【武宜三按:毛澤東、共產黨為什麼這麼仇視知識分子?請看看這篇54年前的文章。真是一針見血呀!鐵道部第二設計院技術員蔣紹光指出:共產黨「是變本加厲,是比歷史上的暴君更不擇手段。共產黨承襲了歷代帝王的統治經驗,他的每一個反人民的政策都能在歷史上找得到例證,這次的『肅反』運動,和秦始皇(歷史的罪人)的『焚書坑儒』有什麼區別呢?」「共產黨公開發表(實際遠大於這個數字)遭受他迫害的百分比吧!請你了解一下無辜殉難的同胞的百分比吧!這是一筆很大的血債」。蔣紹光,理所當然的被打成了右派分子,他當然會受到殘酷的迫害,他也許早就離開了這個世界。但是,他留下了這一封信,他的精神就不死了。將來反法西斯的紀念碑上,會刻上他的名字——蔣紹光——苦難的中國人及其後代會永遠紀念他。】
國柱:
收到你的來信,雖然信是簡短的幾句話,我還是反覆地讀了幾遍,因為它是你親手寫的,代表著你對我真誠的友誼:
你為我的遭遇不安,我衷心的感謝,你為我未來的命運擔憂,這倒不必,我希望你能夠堅強些,能夠多客觀的想一些問題……
這次到北京,我是十分沉痛的,懷著滿腔的眼淚和無比的憤怒去的。我不願接見在北京的同學和朋友,而邀你話別,有時,我真想抱著你的頭痛哭一頓,我相信我的痛苦你是完全能夠了解的。可是,7個小時的交談,在時間上並不算短啊!我們的思想,仍然是有那麼大的距離。

* **待查資料**
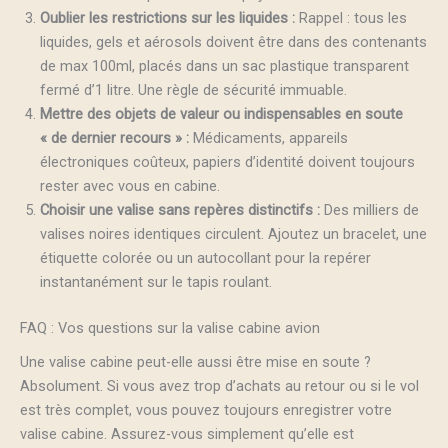
Oublier les restrictions sur les liquides :
Rappel : tous les
liquides, gels et aérosols doivent être dans des contenants
de max 100ml, placés dans un sac plastique transparent
fermé d’1 litre. Une règle de sécurité immuable.
Mettre des objets de valeur ou indispensables en soute
« de dernier recours » :
Médicaments, appareils
électroniques coûteux, papiers d’identité doivent toujours
rester avec vous en cabine.
Choisir une valise sans repères distinctifs :
Des milliers de
valises noires identiques circulent. Ajoutez un bracelet, une
étiquette colorée ou un autocollant pour la repérer
instantanément sur le tapis roulant.
FAQ : Vos questions sur la valise cabine avion
Une valise cabine peut-elle aussi être mise en soute ?
Absolument. Si vous avez trop d’achats au retour ou si le vol
est très complet, vous pouvez toujours enregistrer votre
valise cabine. Assurez-vous simplement qu’elle est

* **題目要求**
接著蔣紹光寫給國柱的這封信的最後一句,續寫下去。

* **練習結果**
國柱:你相信我的思想會「轉變」嗎?你以為那樣的轉變,是好消息嗎?要就是你不了解我,要不就是你脆弱的太可憐!你的希望是不理智的,一個沒有屈服於法西斯的警棍,他也就不會為了可恥的個人利益出賣自己的靈魂。只要我認定了我追求的是真理,是代表真正的人民的意志和願望,我永遠是一往直前的,有什麼可怕呢?你記得這兩句話吧!「三軍可奪帥,匹夫不可奪志!」一個人在是非之間不能明辨,是愚蠢;認識真理而不敢去維護,是懦弱。我希望我的朋友也都是正直、勇敢的人……
國柱:請你回憶一下共產黨公開發表(實際遠大於這個數字)遭受他迫害的百分比吧!請你了解一下無辜殉難的同胞的百分比吧!這是一筆很大的血債,你相信他所加之於人民的「罪名」都是真的嗎?我是經過「國家立案的」、「現行破壞分子」,如果把加之於我的「罪名」公布出來,誰說不該槍斃呢?事實上我的同事,朋友,鄉鄰誰不承認我是勤勞、忠實、正直的人呢?你對別人可以說:「我只相信組織(當然是指共產黨),不能相信個人。」不了解我的人他也可以找到象你一樣的借口,你對我能夠這樣說嗎?你確實沒有向我這樣說過,從你恐懼的心裡,從你在我受迫害期間,連自己都不敢相信(不然我知道你是不會沉默的),所以,我認為你的信任是盲目的。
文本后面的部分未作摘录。